A sorprendere di Addio a Gabo e Mercedes non è solo la straordinarietà della morte di Marquez, come della moglie, anni dopo, ma l’universalità di ragionamenti, dinamiche famigliari e anche risate inaspettate che restano nella memoria dei giorni terribili.

Nella stanza con lui 

Come le infermiere che si alternano al capezzale dello scrittore, il memoir offre l’opportunità di restare in quella stanza, ciascuno con la mente da un’altra parte: “Lo sfondo svanisce e ciascuno ha il proprio incontro individuale, non solo con il defunto ma anche con l’evento in sé, come se la morte fosse una proprietà comune. Non si può negare a nessuno un rapporto personale con la morte, l’appartenenza a quel club.” Ed è in questo comune sentire che la letteratura vive.

Sovvertendo l’immagine canonica dell’assenza, García riempie le pagine con l’immanenza della morte, una realtà che non si determina solo nella mancanza dei battiti, ma nei pensieri che quotidianamente riportano a ciò che non è più: “Penso a mio padre ogni mattina quando mi asciugo la schiena con un telo nel modo in cui lui mi ha insegnato a farlo… Ricordo mia madre ogni volta che accompagno un ospite che sta per andarsene all’ingresso, perché non farlo sarebbe imperdonabile, e ogni volta che verso dell’olio d’oliva sul cibo”.

Ciò che rimane

Un bagaglio di gesti e idee, sguardi e caratteri, che non si esaurisce, ma sopravvive con figli, nipoti e amici. Una magia propria del Messico, casa scelta da Marquez come residenza, pari a quella della coincidenza della morte di Úrsula Iguarán, descritta in Cent’anni di solitudine: come il suo personaggio, muore di Giovedì Santo, con “uccelli disorientati che vanno a sbattere contro le pareti e cadono morti”.

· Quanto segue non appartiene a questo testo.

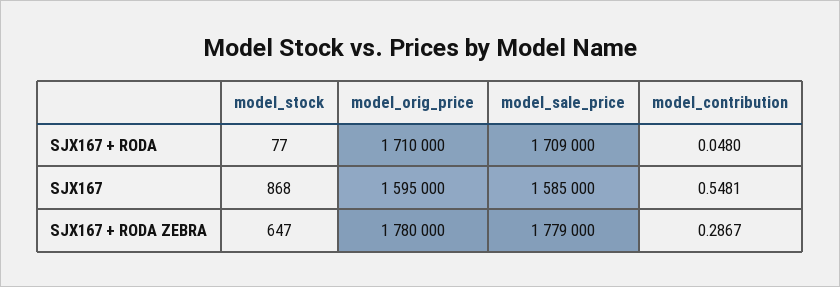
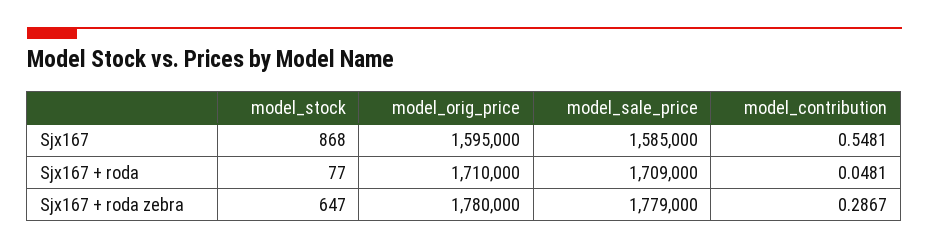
model_contribution, SJX167 + RODA: 0.048 -> 0.0481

E se la vita, come la morte, supera spesso l’immaginazione e la coincidenza, non si può che attraversarla per farne letteratura: “Io so solo che non vedo l’ora di raccontarlo a mia volta”.

È un diario intimo nei giorni della resa Addio a Gabo e Mercedes, un tentativo riuscito di restituire un po’ del privato (che non sia segreto) all’immagine pubblica, senza abbondare il pudore.

Un inventario di frammenti quotidiani – lo scandire delle ore lavorative di Marquez, la disperazione della perdita della memoria, la voracità di letture, persone e vite diverse – che attraversano la mente di un figlio nel momento in cui il padre sta per abbandonarlo. Un padre grande come un pianeta.